The Social Security Administration (SSA) reports a dramatic increase in phone scams. Senior citizens are targets for scammers claiming to be from the SSA. The reason for the call? To tell the senior his/her Social Security number has been suspended. The caller states there has been fraudulent or criminal activity with the card. The number is suspended to protect the real card holder.
“They say to call a number to clear it up — where they’ll ask you for personal information,” according to the Federal Trade Commission. “The caller pretends to be protecting you from a scam while he’s trying to lure you into one.”
The SSA does not suspend Social Security numbers. Not for any reason. There is no cost to reinstate it. Despite the caller’s claims, it’s a scam.
If you receive a call from an alleged SSA representative, use a free reverse phone book app for iPhone to verify the number. Some scammers spoof the SSA’s customer service number — 1-800-772-1213 — to take the scam a step further.
SSA Warns Citizens
“Unfortunately, scammers will try anything to mislead and harm innocent people, including scaring them into thinking that something is wrong with their Social Security account and they might be arrested,” said Acting Inspector General of Social Security, Gale Stallworth Stone. “I encourage everyone to remain watchful of these schemes and to alert family members and friends of their prevalence. We will continue to track these scams and warn citizens so that they can stay several steps ahead of these thieves.”

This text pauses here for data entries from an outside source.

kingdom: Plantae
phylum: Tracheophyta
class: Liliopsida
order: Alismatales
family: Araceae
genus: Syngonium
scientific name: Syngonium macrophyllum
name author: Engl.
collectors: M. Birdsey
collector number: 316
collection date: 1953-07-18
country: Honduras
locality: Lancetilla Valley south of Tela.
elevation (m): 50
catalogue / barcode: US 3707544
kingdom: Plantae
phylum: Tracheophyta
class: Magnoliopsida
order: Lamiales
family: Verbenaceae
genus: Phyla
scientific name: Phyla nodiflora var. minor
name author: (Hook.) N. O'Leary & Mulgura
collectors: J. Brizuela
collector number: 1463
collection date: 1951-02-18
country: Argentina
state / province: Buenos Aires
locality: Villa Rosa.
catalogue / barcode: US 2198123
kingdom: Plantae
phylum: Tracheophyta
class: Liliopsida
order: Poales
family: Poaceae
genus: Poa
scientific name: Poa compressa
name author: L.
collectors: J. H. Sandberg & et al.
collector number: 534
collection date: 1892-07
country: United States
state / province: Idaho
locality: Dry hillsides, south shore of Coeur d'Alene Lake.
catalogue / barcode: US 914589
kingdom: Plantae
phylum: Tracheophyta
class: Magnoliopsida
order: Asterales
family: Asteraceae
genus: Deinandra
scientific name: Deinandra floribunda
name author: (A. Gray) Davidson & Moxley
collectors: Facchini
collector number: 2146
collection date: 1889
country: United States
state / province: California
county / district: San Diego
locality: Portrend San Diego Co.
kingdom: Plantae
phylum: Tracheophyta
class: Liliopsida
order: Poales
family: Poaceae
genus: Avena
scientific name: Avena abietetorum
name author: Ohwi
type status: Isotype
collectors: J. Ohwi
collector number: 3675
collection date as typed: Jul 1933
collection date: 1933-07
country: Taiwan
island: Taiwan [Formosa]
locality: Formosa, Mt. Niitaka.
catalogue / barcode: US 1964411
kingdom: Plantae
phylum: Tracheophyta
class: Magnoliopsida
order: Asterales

- The SSA rarely, if ever, calls people on the phone. They communicate by mail.
- Be aware that the SSA will not make threats.
- Do not give them your bank account number.
- Don’t give out your Social Security number.
- Ignore demands from automated calls.
- Never give or confirm information.
- Don’t assume the call, text, or email is legitimate. Again, contact people by mail.
- Check all phone numbers using an iPhone reverse cell search app.
- Do not engage the person on the phone.
- Block phone numbers you suspect to be fake.
- Contact government agencies directly in person, through verified phone numbers, or through their website.
- Contact government agencies directly, using telephone numbers and website addresses you know to be legitimate.
If someone has tried to steal your personal information by pretending to be from the government, report it to the FTC. Also, report suspicious calls to the SSA’s Office of the Inspector General at 1-800-269-0271 or online.